Sunday, 20 July 2014

Geoffrey vs. Velvet Volume 1: Before the Living End

This post will kinda sorta violate the ethos behind these blog posts. Since I have yet to publicly define the ethos of this blog, I shall do so now.

When it comes to talking about comics, or indeed any form of so-called "geek media", so much of what is written is negative. It's just nerdrage after nerdrage about everything from Pakistani Ms. Marvel to J.J. Abrams on Star Wars and blah blah blah. If you are a geek/nerd/some other identifier that gets what I am talking about, you know what I mean. You've probably done it. Nerdraged. I know I have.

If I am going to spend time writing about comics, which I love, I am not going to indulge in this. It's low-hanging fruit to come up with witty barbs with which to sting the hands of those who would craft these geek media artifacts which I may scorn.

This blog is only for me to write about comics (and maybe other stuff too but for now comics) that I love. I sorta dropped the ball on that in my New 52 post, which was not overly negative but really did indicate my feelings about the failings of the...see? There I go. Not gonna do it.

So. Comics I love.

Which brings me to Ed Brubaker and Steve Epting's Velvet: Volume 1 - Before the Living End.



I decided to try some creator owned stuff. I picked three comic writers that I genuinely enjoy and ordered the first trades of some of their series. All coincidentally Image publications. The already mentioned Velvet, Bedlam by Nick Spencer, and Rick Remender's Black Science.

Since I paid for and read all three, I feel like I want to write about all three, even if my level of love for the three works is varying and therein lies the violation in a kinda sorta way.
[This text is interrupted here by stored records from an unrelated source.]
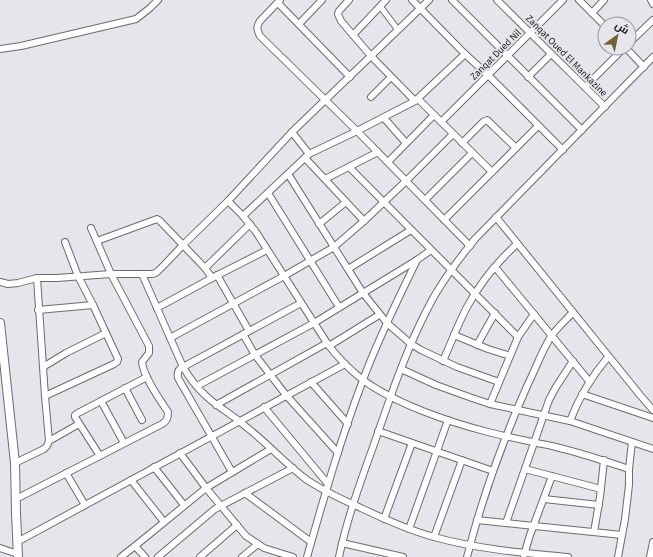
<svg xmlns="http://www.w3.org/2000/svg" width="653" height="557" viewBox="0 0 653 557" font-family="'Source Sans 3',Cairo,sans-serif">
<rect width="100%" height="100%" fill="#e5e5ec"/>
<g fill="none" stroke-linecap="round" stroke-linejoin="round">
<g stroke="#6b6b71" stroke-width="7">
<path id="pedestrian" d="M380 6 398 30"/>
</g>
<g stroke="#6b6b71" stroke-width="8">
<g id="minor">
<path d="M280 0 260 21C256 27 257 30 260 36L357 131 470 246"/>
<path d="M349 0 339 11 338 14 341 21 371 56 415 101"/>
<path d="M412 0 465 54 488 75 563 150"/>
<path d="M452 0 582 130"/>
<path d="M497 0 605 107"/>
<path d="M579 0 605 26"/>
<path d="M651 0 653 4"/>
<path d="M278 3 350 77"/>
<path d="M592 13 604 0"/>
<path d="M299 24 322 0"/>
<path d="M353 35 386 0"/>
<path d="M629 43 653 20"/>
<path d="M626 48 644 67"/>
<path d="M0 49 21 46 136 19 150 8 158 0"/>
<path d="M528 77 551 54"/>
<path d="M585 87 624 48"/>
<path d="M371 97 391 77"/>
<path d="M418 99 492 172"/>
<path d="M384 118 406 143"/>
<path d="M441 122 563 0"/>
<path d="M292 132 309 154"/>
<path d="M462 143 483 122 487 120 516 148"/>
<path d="M305 158 364 221"/>
<path d="M388 162 434 115"/>
<path d="M349 167 518 337"/>
<path d="M288 174 363 293 387 323 411 344 421 350 457 367 499 382"/>
<path d="M325 179 378 152"/>
<path d="M268 193 339 307"/>
<path d="M425 200 472 153"/>
<path d="M228 201 243 216 256 232 327 343C337 357 349 369 363 380 396 404 449 422 488 432 511 438 534 442 556 447 581 453 605 461 629 469"/>
<path d="M243 216 309 154 357 131 415 101 465 54"/>
<path d="M496 217 640 395 653 410"/>
<path d="M444 220 538 126"/>
<path d="M319 224 346 202"/>
<path d="M97 241 157 219 160 221 205 268 212 278"/>
<path d="M495 267 589 381"/>
<path d="M205 268 250 224"/>
<path d="M348 269 411 230"/>
<path d="M142 274 183 367C189 377 196 387 205 395 211 401 217 405 224 410 233 416 242 423 250 430 270 446 287 465 307 480 324 491 343 500 361 508 384 519 408 530 434 537 477 549 523 553 568 557"/>
<path d="M217 275 249 331"/>
<path d="M0 282 8 284 18 283 37 278H57L111 274H153L157 272 165 264 183 245 228 201 292 132 429 0"/>
<path d="M157 308 212 278 267 250"/>
<path d="M38 310 93 305"/>
<path d="M243 334 255 355 286 395 338 453"/>
<path d="M454 335 488 349 510 356"/>
<path d="M170 338 284 276 334 247 364 221 406 181 453 134"/>
<path d="M477 345 495 313"/>
<path d="M329 346 379 315"/>
<path d="M443 361C451 343 458 324 467 307 480 283 497 262 517 244"/>
<path d="M43 367 66 353 106 333"/>
<path d="M401 369 436 385 472 398 490 404 570 421 653 449"/>
<path d="M311 382 348 424"/>
<path d="M197 386 314 323 417 260 431 250"/>
<path d="M125 388 142 420"/>
<path d="M582 394 653 418"/>
<path d="M45 396 114 364 117 362 118 359 93 305 78 276 65 242"/>
<path d="M101 401 124 443"/>
<path d="M490 404 518 337 534 314"/>
<path d="M216 405 327 343"/>
<path d="M264 407 328 484"/>
<path d="M570 421C579 397 592 376 608 357"/>
<path d="M378 431 493 471"/>
<path d="M49 441 79 424"/>
<path d="M180 453 206 488 246 536 264 548 293 557"/>
<path d="M100 456 75 417V415L78 413 147 377"/>
<path d="M15 463 44 449 47 446 49 441 45 396 37 278"/>
<path d="M154 467 184 505"/>
<path d="M525 469 601 489"/>
<path d="M232 472 178 378C177 373 178 369 183 367L301 303"/>
<path d="M66 473 85 505"/>
<path d="M131 480 164 522"/>
<path d="M245 493 311 542"/>
<path d="M16 499 162 424C167 421 168 418 168 412 160 400 143 376 142 362L149 353V346L111 274 91 228"/>
<path d="M544 499 599 505"/>
<path d="M384 519 412 443"/>
<path d="M477 520 622 535"/>
<path d="M506 523 549 400 556 387 573 361"/>
<path d="M409 529 448 420"/>
<path d="M594 532 600 497 604 460"/>
<path d="M434 537 462 460"/>
<path d="M17 542 345 364"/>
<path d="M342 543 403 557"/>
<path d="M135 546 145 557"/>
<path d="M0 548 18 554"/>
<path d="M524 555 530 535 552 476"/>
<path d="M121 557 135 546 206 488 271 449"/>
<path d="M158 557 215 509 293 468"/>
<path d="M200 557 237 525"/>
<path d="M242 557 258 544"/>
<path d="M307 557C324 497 341 438 363 380 378 339 398 299 417 260"/>
<path d="M339 557C347 519 360 483 373 447 380 427 387 407 394 387 404 360 415 332 429 306 441 282 458 260 475 239L653 57"/>
<path d="M467 557C482 498 503 440 528 384 536 368 542 350 552 335 558 327 566 320 573 312"/>
<path d="M618 557 625 519 629 485V469L632 442"/>
<path d="M650 557 653 542"/>
</g>
</g>
<g stroke="#6b6b71" stroke-width="10">
<path id="tertiary" d="M0 323 15 463 16 513 18 557"/>
</g>
<use href="#pedestrian" stroke="#fff" stroke-width="5"/>
<use href="#minor" stroke="#fff" stroke-width="6"/>
<use href="#tertiary" stroke="#fff" stroke-width="8"/>
</g>
<g text-anchor="middle" stroke-width="4" stroke-linejoin="round" paint-order="stroke">
<g font-size="10" fill="#1b1b1d" stroke="#e5e5ec">
<text transform="translate(495 54) rotate(-45)" y="4">Zanqat Dued Nil</text>
<text transform="translate(567 55) rotate(45)" y="4">Zanqat Oued El Mankazine</text>
</g>
</g>
<g transform="translate(617 36) rotate(33)"><circle r="19" fill="#e5e5ec" stroke="#949499"/>
<path d="M0-3L7 15L0 10L-7 15Z" fill="#766332"/>
<text y="-6" font-size="11" font-weight="bold" text-anchor="middle" fill="#1b1b1d">ش</text>
</g>
</svg>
I did not love Velvet. I guess I liked it well enough. Epting's art (colours by Elizabeth Breitweiser) is wonderful. The character of Velvet Templeton is different and compelling (a middle aged bad ass female spy). The rub is that I guess I do not love pure espionage stories. This work seems very old school James Bond. The story turns, while not being maybe that surprising, are well told and since this is but the first chapter of an ongoing, I suppose it could surprise the reader well enough down the line.

So. Lukewarm? Yeah, I guess. I was kind of disappointed. I LOVED Brubaker's run on Captain America and have loved some of his other work. I really felt the ball was in my court for loving Velvet.
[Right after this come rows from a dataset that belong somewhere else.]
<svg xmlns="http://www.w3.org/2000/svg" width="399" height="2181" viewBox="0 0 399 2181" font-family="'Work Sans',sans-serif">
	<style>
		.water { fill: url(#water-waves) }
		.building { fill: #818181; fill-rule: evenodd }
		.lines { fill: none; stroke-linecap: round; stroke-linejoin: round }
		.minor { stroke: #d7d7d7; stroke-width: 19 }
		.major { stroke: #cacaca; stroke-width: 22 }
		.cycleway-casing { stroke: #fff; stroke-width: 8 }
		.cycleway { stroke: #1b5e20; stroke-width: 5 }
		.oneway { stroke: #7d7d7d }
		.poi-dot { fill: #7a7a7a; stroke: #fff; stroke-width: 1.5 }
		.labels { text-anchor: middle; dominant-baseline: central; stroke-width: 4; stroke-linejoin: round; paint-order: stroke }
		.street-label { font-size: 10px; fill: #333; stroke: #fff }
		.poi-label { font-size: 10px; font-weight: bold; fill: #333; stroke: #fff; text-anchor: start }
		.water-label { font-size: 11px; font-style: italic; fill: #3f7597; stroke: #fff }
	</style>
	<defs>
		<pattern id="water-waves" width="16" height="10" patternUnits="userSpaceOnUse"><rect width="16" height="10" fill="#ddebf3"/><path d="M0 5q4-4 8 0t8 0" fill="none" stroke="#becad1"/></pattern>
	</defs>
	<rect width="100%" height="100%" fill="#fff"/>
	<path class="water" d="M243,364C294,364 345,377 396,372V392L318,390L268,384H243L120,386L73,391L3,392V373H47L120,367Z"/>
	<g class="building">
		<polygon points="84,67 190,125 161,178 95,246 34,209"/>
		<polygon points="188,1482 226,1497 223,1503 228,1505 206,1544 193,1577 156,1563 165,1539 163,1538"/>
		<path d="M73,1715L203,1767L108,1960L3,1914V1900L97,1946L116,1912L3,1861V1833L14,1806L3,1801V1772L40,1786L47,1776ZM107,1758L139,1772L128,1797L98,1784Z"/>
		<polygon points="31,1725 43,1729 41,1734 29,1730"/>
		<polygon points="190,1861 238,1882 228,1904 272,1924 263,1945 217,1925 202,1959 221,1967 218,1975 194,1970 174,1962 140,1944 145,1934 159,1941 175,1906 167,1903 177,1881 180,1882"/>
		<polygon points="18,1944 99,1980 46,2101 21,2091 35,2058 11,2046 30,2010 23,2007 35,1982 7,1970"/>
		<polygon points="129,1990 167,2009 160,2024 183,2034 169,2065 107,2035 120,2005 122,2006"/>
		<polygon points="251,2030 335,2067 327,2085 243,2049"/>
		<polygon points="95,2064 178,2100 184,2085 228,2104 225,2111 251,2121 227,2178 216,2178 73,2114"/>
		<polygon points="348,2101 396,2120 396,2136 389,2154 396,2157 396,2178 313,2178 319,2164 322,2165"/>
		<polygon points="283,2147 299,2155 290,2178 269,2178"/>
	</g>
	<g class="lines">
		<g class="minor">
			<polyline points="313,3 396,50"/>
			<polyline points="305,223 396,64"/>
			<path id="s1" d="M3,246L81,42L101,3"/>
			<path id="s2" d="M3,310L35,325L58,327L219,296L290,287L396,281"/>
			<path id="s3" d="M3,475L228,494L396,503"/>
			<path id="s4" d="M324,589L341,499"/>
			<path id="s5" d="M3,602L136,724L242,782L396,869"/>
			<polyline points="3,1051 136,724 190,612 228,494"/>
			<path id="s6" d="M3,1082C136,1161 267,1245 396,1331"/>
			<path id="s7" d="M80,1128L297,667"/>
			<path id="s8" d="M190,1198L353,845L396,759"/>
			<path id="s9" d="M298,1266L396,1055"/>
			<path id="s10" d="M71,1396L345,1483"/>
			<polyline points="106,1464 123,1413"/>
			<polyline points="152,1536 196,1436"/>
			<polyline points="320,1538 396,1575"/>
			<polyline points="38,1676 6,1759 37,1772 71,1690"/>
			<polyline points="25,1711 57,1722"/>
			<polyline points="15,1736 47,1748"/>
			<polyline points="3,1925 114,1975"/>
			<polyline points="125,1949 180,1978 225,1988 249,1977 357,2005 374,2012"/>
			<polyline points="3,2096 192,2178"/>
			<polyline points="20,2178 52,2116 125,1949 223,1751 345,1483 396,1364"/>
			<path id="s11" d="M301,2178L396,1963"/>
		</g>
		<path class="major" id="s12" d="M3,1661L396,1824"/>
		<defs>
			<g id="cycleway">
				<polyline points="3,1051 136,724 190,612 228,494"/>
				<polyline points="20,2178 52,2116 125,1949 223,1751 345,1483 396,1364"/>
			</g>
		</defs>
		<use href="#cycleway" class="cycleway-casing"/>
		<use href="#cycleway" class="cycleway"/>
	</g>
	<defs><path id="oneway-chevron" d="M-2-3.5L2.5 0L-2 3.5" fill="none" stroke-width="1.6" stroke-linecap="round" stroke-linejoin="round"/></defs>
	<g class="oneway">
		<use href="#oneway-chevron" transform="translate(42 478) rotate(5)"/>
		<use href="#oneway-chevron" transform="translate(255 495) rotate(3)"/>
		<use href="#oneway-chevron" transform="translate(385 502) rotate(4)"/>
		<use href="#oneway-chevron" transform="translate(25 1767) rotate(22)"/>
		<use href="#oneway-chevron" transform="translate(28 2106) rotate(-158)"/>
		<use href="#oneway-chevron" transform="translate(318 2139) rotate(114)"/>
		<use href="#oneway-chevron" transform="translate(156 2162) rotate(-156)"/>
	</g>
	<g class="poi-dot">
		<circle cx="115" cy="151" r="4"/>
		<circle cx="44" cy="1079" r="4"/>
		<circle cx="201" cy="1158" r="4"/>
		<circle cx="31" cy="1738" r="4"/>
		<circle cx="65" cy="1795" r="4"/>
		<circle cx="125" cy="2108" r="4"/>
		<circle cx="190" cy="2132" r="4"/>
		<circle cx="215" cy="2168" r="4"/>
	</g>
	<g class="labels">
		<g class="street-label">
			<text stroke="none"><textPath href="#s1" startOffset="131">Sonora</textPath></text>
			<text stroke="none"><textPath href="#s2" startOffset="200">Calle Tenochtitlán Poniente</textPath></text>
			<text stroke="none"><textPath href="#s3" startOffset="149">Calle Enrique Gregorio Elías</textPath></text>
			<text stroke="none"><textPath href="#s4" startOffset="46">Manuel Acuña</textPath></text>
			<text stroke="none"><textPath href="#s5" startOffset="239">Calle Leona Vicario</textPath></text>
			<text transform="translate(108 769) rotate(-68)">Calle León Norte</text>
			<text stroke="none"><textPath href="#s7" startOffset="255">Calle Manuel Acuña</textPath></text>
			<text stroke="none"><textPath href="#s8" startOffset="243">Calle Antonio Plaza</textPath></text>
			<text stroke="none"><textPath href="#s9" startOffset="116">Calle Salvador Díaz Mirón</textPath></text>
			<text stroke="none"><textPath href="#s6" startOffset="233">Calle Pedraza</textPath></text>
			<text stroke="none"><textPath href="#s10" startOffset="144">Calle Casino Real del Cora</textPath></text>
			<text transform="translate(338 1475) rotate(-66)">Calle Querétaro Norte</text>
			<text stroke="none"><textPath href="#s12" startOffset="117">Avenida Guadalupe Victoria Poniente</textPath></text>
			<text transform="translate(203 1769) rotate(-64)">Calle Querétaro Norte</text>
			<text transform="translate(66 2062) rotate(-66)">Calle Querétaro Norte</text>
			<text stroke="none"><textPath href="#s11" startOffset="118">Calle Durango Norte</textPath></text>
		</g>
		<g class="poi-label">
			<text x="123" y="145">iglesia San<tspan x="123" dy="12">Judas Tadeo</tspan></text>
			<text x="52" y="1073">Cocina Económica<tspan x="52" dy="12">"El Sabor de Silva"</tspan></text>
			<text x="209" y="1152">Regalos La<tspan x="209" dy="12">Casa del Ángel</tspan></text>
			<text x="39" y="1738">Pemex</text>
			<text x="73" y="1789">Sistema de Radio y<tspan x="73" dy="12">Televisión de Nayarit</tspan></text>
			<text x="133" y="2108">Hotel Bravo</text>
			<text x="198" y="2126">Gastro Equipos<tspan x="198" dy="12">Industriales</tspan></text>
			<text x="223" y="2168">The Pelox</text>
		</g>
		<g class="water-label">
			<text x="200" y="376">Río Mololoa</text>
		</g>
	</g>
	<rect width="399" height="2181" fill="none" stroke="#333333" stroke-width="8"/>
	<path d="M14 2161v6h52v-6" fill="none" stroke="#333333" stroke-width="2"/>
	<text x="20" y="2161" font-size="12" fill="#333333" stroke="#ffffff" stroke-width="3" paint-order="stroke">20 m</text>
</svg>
I'd still recommend it to people who like pure espionage stories. I am not super familiar with the genre, as it leaves me cold, but this does seem like a comic that would really blow someone into that kind of thing away. I honestly think my parents would LOVE it but getting them to read graphic fiction would be a huge feat. I will probably try anyway.

I really want to support creators of work I love and I genuinely feel bad that I did not like this as much as I was thinking I would going in.